More than 130 people were arrested or placed under investigation for illegal water tapping last year, Spain’s Guardia Civil police said on Wednesday following a huge operation.

Police said most of their operations took place “in fragile and vulnerable areas such as the Doñana natural park”
Police said most of their operations took place “in fragile and vulnerable areas such as the Doñana natural park” in Andalusia. Photo: CRISTINA QUICLER / AFP

During the year-long operation, “133 people were arrested or investigated for extracting water through more than 1,533 illegal infrastructure devices”, the police’s environmental unit said in a statement.

A similar operation in 2019 had targeted 107 people.

Spain is one of the European countries most at risk from the impact of drought caused by global warming, scientists say.

Water usage issues are often at the heart of heated political debates in Spain where intensive agriculture plays an important role in the economy.

Police said most of their operations took place “in fragile and vulnerable areas such as the Doñana natural park” in the southern Andalusia region, one of Europe’s largest wetlands and a Unesco World Heritage bird sanctuary.

They were also operating in “in the basins of Spain’s main rivers”.

In Doñana, police targeted 14 people and 12 companies for the illegal tapping of water for irrigation, a police spokesman said.

Ecologists regularly raise the alarm about the drying up of marshes and lagoons in the area, pointing the finger at nearby plantations, notably growing strawberries, which are irrigated by illegally-dug wells.

“The overexploitation of certain aquifers for many reasons, mainly economic, constitutes a serious threat to our environment,” the Guardia Civil said.

The European Court of Justice rapped Spain over the knuckles in June for its inaction in the face of illegal water extraction in Donana which covers more than 100,000 hectares (250,000 acres) and is home to more than 4,000 species, including the critically endangered Iberian lynx.

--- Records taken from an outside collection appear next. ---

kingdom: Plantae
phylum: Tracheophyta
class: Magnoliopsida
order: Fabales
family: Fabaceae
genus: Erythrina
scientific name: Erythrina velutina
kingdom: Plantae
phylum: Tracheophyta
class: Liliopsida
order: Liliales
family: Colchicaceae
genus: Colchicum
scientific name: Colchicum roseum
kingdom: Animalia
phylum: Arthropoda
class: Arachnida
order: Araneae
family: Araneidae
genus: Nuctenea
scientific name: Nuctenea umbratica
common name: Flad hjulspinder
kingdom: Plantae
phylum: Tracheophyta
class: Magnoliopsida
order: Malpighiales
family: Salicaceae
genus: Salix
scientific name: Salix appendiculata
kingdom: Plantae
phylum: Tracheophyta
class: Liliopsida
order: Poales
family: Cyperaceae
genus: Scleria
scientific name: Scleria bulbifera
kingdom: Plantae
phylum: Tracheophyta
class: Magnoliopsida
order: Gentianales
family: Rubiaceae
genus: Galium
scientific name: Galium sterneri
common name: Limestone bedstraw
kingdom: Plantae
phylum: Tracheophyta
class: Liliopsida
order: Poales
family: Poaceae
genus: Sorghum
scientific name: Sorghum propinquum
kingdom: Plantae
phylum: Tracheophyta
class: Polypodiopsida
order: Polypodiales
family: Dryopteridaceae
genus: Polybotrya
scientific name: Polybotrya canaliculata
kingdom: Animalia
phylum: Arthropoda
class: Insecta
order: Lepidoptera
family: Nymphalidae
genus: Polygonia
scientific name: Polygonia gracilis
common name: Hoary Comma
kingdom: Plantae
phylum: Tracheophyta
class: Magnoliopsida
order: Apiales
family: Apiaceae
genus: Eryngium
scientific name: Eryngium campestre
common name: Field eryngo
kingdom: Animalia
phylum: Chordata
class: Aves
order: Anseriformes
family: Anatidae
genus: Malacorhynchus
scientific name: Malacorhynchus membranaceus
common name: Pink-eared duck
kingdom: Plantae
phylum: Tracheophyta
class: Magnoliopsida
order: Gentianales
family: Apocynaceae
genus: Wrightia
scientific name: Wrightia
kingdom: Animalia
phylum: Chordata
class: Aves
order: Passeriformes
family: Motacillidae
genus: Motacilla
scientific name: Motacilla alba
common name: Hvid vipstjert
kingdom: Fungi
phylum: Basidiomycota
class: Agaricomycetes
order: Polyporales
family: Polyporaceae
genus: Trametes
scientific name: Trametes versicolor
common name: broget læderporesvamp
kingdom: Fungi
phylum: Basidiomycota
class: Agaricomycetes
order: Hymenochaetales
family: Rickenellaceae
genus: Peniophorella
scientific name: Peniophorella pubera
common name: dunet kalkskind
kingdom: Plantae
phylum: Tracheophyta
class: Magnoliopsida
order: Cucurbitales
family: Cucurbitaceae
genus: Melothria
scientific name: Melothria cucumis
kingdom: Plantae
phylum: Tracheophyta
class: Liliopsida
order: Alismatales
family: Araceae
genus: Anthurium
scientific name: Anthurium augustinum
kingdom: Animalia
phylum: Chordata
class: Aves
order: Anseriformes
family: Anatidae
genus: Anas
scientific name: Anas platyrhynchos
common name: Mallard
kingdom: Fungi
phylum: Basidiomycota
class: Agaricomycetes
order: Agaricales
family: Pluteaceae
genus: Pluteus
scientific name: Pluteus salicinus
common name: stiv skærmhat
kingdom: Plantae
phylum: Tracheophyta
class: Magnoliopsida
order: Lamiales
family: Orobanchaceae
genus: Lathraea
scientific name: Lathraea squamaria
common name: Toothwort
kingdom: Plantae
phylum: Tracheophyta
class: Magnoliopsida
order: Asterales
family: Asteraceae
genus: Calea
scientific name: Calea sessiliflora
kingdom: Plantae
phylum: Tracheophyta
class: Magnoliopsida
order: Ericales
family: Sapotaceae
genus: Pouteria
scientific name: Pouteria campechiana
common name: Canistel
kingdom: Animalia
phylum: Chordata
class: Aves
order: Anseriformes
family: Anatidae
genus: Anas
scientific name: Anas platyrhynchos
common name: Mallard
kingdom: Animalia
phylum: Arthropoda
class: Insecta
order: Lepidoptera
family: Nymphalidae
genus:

According to the government’s last official estimate, which dates back to 2006, there were more than half a million illegal wells in use.

But in a 2018 study, Greenpeace estimated there were twice as many, calculating that the quantity of stolen water was equivalent to that used by 118 million people — two-and-a-half times the population of Spain.

Spanish NGO SEO/Birdlife also on Wednesday raised the alarm about the “worrying” state of Spain’s wetlands.